The study also indicated that the majority of central banks have already made a decision concerning CBDC adoption, with the percentage of countries not interested in digital currencies remaining stable at 19% for the past couple of years.

Nevertheless, despite their continued interest in CBDCs, some central banks are adjusting their projected timelines. OMFIF’s findings reveal that 31% of surveyed banks have postponed their issuance plans, while only 10% have expedited them. The primary reasons for delays are the absence of necessary legal frameworks and the consideration of alternative solutions to digital currencies. Banking officials acknowledged that legislative approval is a critical factor as lawmakers hold the ultimate authority on whether central banks can issue a digital currency.

On a global scale, CBDCs have become a politically sensitive topic, impacting the likelihood of swift implementation. Certain political groups, such as Republicans in the U.S., have voiced concerns that CBDCs could be used by governments to monitor citizens’ spending habits and limit individual financial freedom. Such political viewpoints have overshadowed the technical and economic advantages of CBDCs and turned them into a partisan issue.

However, the report emphasizes that different types of CBDCs face varying levels of difficulty. Retail CBDCs are encountering more significant hurdles compared to wholesale CBDCs. Among those who reported delaying their issuance schedules, retail CBDCs were disproportionately represented, which aligns with previous conclusions from the Bank for International Settlements (BIS).

The research also identified that offline payment capability is the most crucial CBDC feature for central banks, surpassing privacy concerns. Instant payment settlements and programmability are also highly prioritized, although programmability has sparked controversy due to concerns that it might grant central banks excessive control over citizens’ funds.

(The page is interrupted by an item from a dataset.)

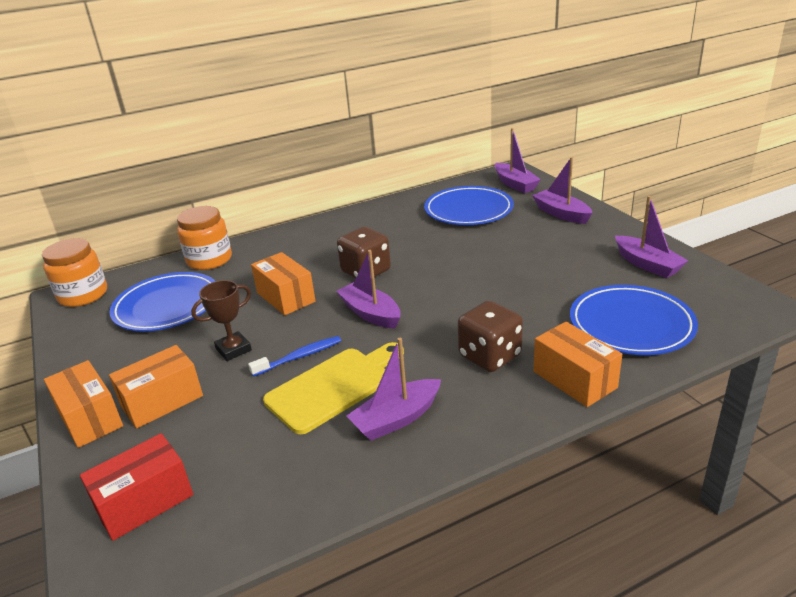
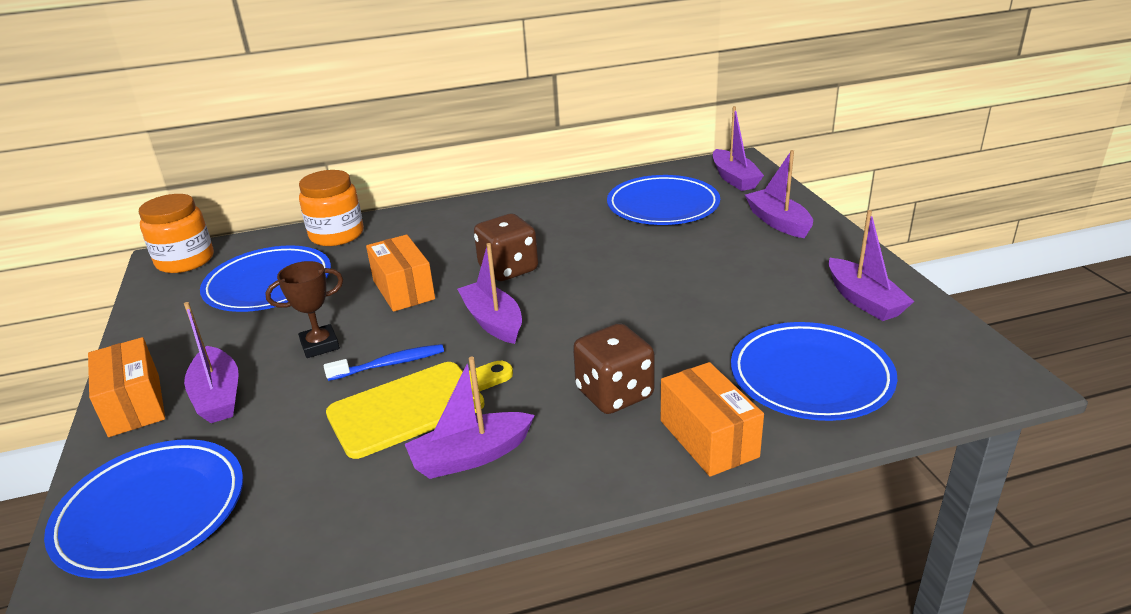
camera: 10 degrees right, 0 degrees up
red box [80,433,193,541] -> blue plate [44,439,243,579]
orange box [109,345,203,429] -> purple boat [184,302,239,423]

What is the future of CBDCs after Trump’s opposition to a digital dollar?

Donald Trump has been a vocal critic of a potential digital dollar. Consequently, it was not unexpected that among his first executive orders as the newly inaugurated president, one explicitly forbade U.S. federal agencies from “taking any steps to establish, issue, or promote CBDCs.”

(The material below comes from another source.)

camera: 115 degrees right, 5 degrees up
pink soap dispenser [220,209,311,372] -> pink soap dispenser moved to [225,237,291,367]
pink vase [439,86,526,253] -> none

The prospect of a digital dollar appears to be effectively halted, at least for the duration of Trump’s presidency and Republican control of Congress. Any remaining hopes were dashed when Federal Reserve Chairman Jerome Powell stated before the Senate that no CBDC would be developed during his tenure.

The U.S. government’s position has caused divided reactions. Supporters argue that it was a necessary step after years of ambiguity from the Fed regarding its intentions to pursue a digital dollar. Others have noted that it simply formalized the widely understood fact that the Fed was not interested in a retail CBDC.

However, critics contend that the broader implications will be substantial, particularly regarding America’s leadership in financial technology.

“The most important consequence of the executive order is the message it sends globally. It signals to Europe that they are now in a position to independently define privacy and cybersecurity standards for the digital euro,” commented Josh Lipsky, head of the CBDC tracker at the Atlantic Council.

Lipsky also expressed concern that China could now become the undisputed global leader in CBDCs, potentially influencing other nations to look to China for guidance and standards. China possesses the most advanced CBDC among major economies with its digital yuan.

Trump’s order also raised questions about whether the prohibition extends to wholesale CBDC solutions and other currency tokenization projects involving the Fed. One such project is Project Agora, led by the BIS, which focuses on the tokenization of bank deposits.

In a recent statement, Federal Reserve Governor Christopher Waller distanced Project Agora from CBDC connections, clarifying that the project is solely aimed at discovering more efficient methods for trading bank reserves.

Waller further emphasized the Fed’s shift away from CBDCs, stating, “we have completely stopped using this term [CBDC].”